LarryLunchmeat said:


> i totally fell for it!!!
> but seriously.. when is the SS 10X10 really coming out. Aside from that, I hope they focus on somehow making stickerless 4X4-9X9!



Unfortunetaly I can't see that happening anytime soon. The way the pieces are made would make it very difficult to colour the plastic.


----------



## jayefbe (Apr 1, 2013)

The real joke is that CBC has somehow become the authority on all things cubing and people believe everything he says.


----------



## applemobile (Apr 1, 2013)

jayefbe said:


> The real joke is that CBC has somehow become the authority on all things cubing and people believe everything he says.

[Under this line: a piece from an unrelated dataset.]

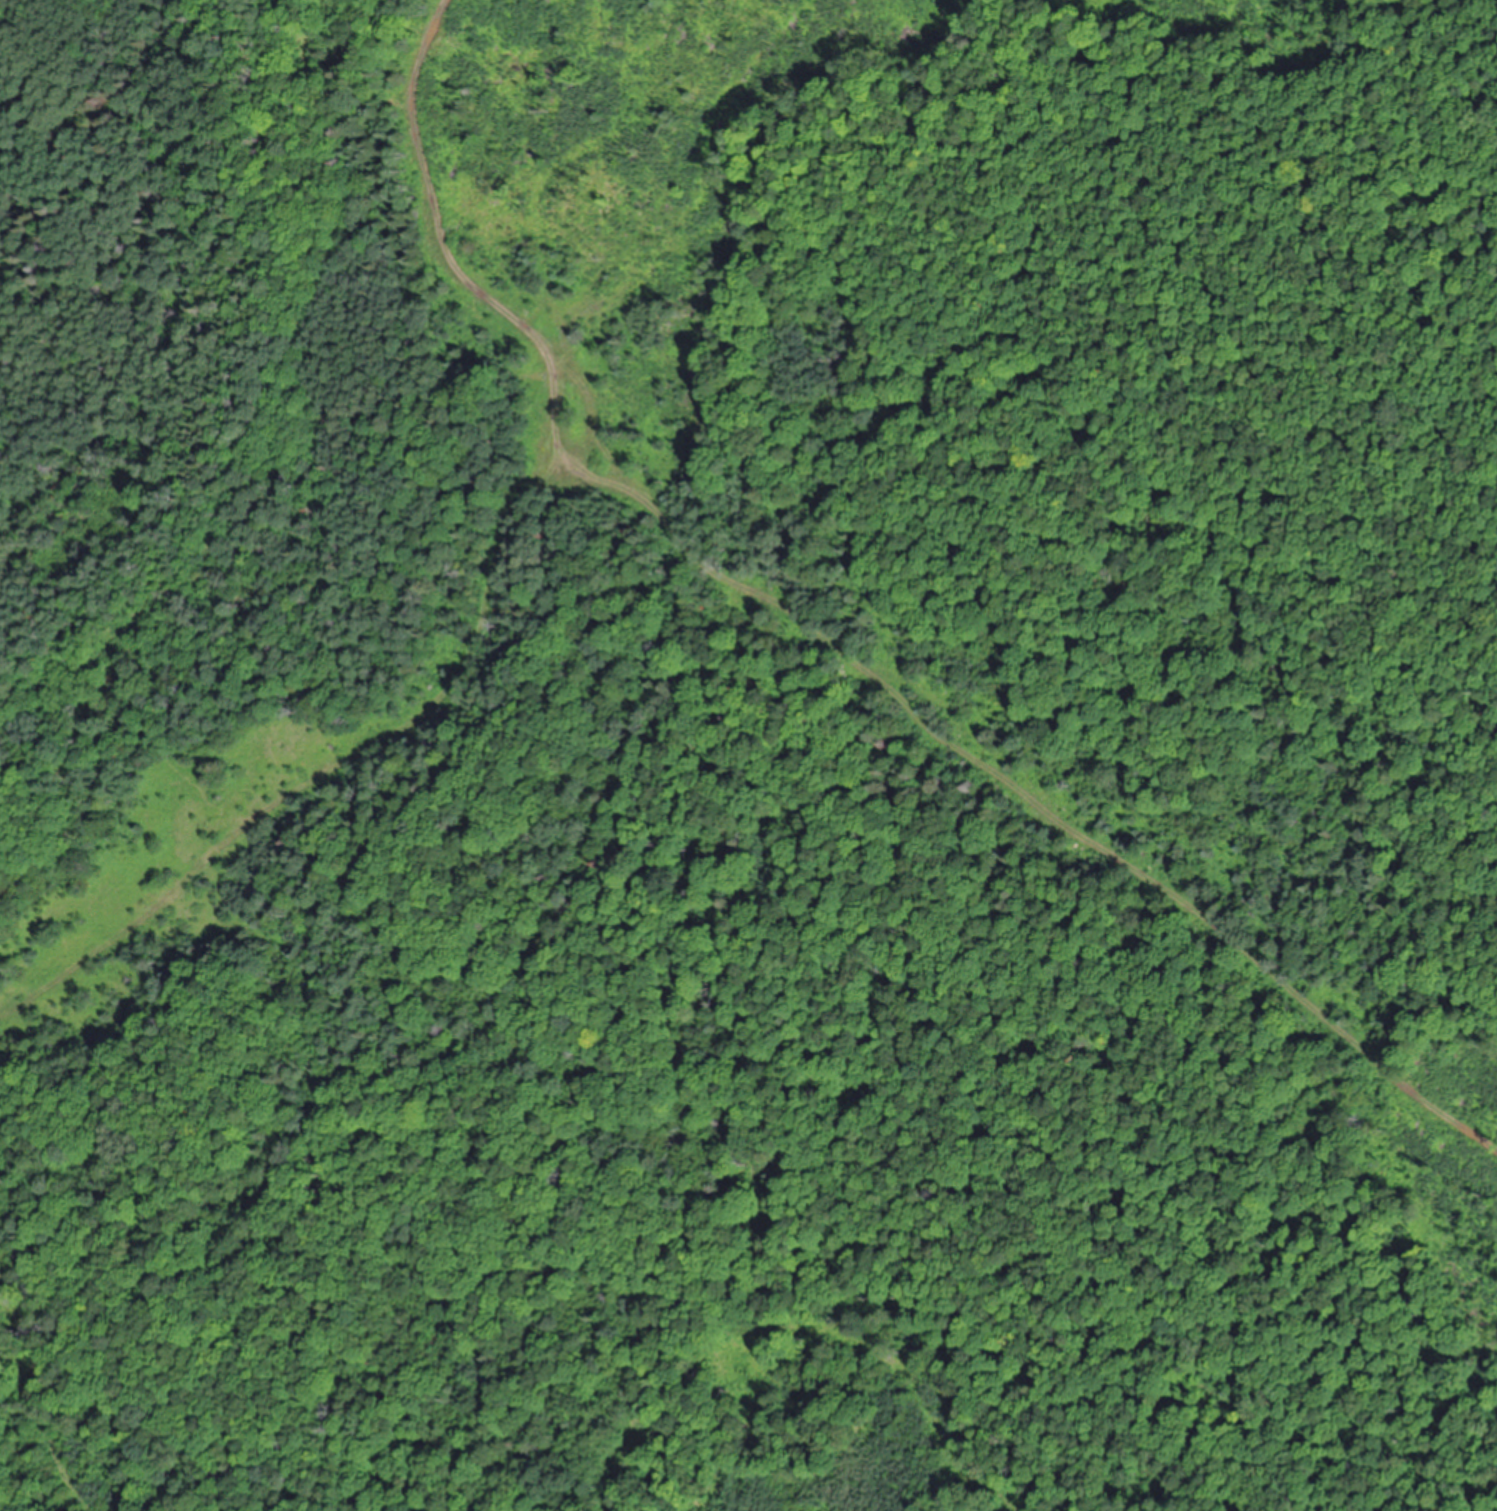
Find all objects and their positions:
road: (831, 640)
road: (325, 768)
road: (44, 1397)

No they don't. Sure he has some fan bois, but not everyone hangs of his every word.


----------



## tx789 (Apr 1, 2013)

jayefbe said:


> The real joke is that CBC has somehow become the authority on all things cubing and people believe everything he says.


 for noobs he is


----------



## jayefbe (Apr 1, 2013)

applemobile said:


> No they don't. Sure he has some fan bois, but not everyone hangs of his every word.





tx789 said:


> for noobs he is



Yes, you are right. Not everyone buys everything he says. But a lot do. My main point is that his impact on the cubing community is disproportionate to his skills/abilities (despite seemingly constant bickering on youtube). It's no coincidence that he posts on original plastic Zhanchis and then suddenly there's five threads on here about people wanting to buy/sell them. Related note - he gets the "OP" zhanchi and oohs and aahs over it, says it's SO MUCH SMOOTHER than his other one, then in his collection video says that he thinks that his other Zhanchi is also an "OP". What? Then he does the ShuangRen reviews and we all know how the Fangshi revolution is coming.


----------